No matter the medium, art is known to be a creative manifestation of primitive ideas, revelations, feelings and memories. When it comes to heritage and history however, for Black Americans, art also has the potential to be a stainlessly surreal encounter with divine power. The Wanda Coleman Songbook, created and produced by interdisciplinary artist Cauleen Smith, is that kind of encounter, sonically emoting the poetics of Wanda Coleman (1946-2013) as praise songs and prayers. Limited to 500 vinyl pressings, Songbook is a musically driven compilation of select Coleman poems interpreted by an array of artists and musicians, and the inspiration behind 52 Walker’s multi-sensory installation and immersive listening experience, Cauleen Smith: The Wanda Coleman Songbook (closed March 16, 2024).
Born Wanda Evans on November 13th in LA's Watts neighborhood, she is a griot of generations that survived poverty, prejudice, Black feminine malaise, and abuse. Married with two children at 20 years old, Wanda had been an avid reader all her life and a natural force in poetry and performance art. She authored twenty books of poetry and prose, edited the first six issues of Players magazine, and won an Emmy as part of the writer’s room on the soap opera Days of Our Lives. But this was the work of a woman who, on the side, waited tables and worked other temp jobs to make ends meet. Frustrated with the plight of Los Angeles’ Black women, herself included, Coleman’s Bluesy Jazz-infused poetry projected the LA woman’s love-hate relationship with the city making her the west coast’s womanist pulse of poetry. In Cauleen’s own words, “Most poets know Wanda's work well. She's a poet's poet. But what she isn't, is quotable.” She continues, “she's not widely popular in a pop culture kind of way… but I wouldn't say she's just a local poet. She was pretty much an international phenomenon.”

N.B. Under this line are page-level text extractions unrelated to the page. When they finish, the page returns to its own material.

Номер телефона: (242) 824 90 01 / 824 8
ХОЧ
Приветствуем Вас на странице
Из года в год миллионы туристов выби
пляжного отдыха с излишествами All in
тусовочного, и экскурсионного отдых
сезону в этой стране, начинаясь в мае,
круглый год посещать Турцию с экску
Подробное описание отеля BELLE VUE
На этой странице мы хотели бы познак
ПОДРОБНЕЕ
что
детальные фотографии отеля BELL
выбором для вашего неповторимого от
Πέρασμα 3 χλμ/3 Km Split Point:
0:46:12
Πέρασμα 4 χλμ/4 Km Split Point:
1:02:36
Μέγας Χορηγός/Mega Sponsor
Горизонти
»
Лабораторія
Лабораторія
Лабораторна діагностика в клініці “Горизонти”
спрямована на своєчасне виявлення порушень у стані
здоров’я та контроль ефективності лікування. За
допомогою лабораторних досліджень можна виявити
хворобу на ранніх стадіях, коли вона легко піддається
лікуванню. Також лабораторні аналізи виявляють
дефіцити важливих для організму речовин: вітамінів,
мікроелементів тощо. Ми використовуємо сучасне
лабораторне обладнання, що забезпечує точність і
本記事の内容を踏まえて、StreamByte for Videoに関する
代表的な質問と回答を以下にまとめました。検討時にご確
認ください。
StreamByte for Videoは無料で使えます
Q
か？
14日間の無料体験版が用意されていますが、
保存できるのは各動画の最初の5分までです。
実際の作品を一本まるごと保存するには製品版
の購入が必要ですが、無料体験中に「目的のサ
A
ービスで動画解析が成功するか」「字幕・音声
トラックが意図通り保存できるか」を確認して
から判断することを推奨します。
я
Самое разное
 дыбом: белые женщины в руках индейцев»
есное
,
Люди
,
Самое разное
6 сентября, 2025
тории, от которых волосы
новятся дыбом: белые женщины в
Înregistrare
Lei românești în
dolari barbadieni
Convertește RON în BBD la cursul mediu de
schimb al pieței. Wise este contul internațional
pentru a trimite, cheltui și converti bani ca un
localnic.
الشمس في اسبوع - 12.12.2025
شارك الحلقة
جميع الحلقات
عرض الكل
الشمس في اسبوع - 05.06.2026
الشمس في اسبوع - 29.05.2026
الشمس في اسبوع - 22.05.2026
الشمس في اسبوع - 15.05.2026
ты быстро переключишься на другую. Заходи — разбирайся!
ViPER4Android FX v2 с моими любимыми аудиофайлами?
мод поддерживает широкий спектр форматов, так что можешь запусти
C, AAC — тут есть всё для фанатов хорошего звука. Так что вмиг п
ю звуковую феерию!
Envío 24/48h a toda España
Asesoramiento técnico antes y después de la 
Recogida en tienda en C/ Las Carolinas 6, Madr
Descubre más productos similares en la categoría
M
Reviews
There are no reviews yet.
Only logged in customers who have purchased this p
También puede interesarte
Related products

With A and B sides featuring commissioned contributions by Kelsey Lu, Jeff Parker and Ruby Parker, Standing on the Corner and more, the EP's opener is a gentle rapture performed by Alice Smith. In a refrain centered on eternal life fed by the bliss of love, Smith incants her own interpretation of Coleman’s original poem “In That Other Fantasy Where We Live Forever.” For her rendition titled “ALICE SMITH REBELS,” she centers the profound youthfulness of carefree rebellion. What is likely to raise the hair on your arms, is the B side opener “SATURDAY AFTERNOON BLUES.” With a melancholic serve to savor, recording artist and musician Meshell Ndegeocello fatalistically echoes, “can kill,” the opening line of this piece by Coleman in which she declares herself “a candidate for the coroner.” It’s difficult to do anything but empathize with and/or personally recollect the lovesick despair behind romantic degradation and neglect. At just over 32mins, ‘Songbook’ closes with a five-minute meditation guided by Wanda’s spirit — though the typewriter soundtrack, I learned, is actually Cauleen’s own sonic offering dedicated to the “LA’s Blueswoman.” It’s peaceful, and gorgeously intoxicating, and altogether akin to a hymnal for Black women. These are the psalms of Coleman’s faith in poetry to lift the veil of allusiveness and directly confront the personal and political tenors of feminine Black-American life. Cauleen Smith summons that ancestral faith in Songbook, where communion is meditation with the reverberating lore of the gospel according to our foremothers; in this case, the indomitable Wanda Coleman.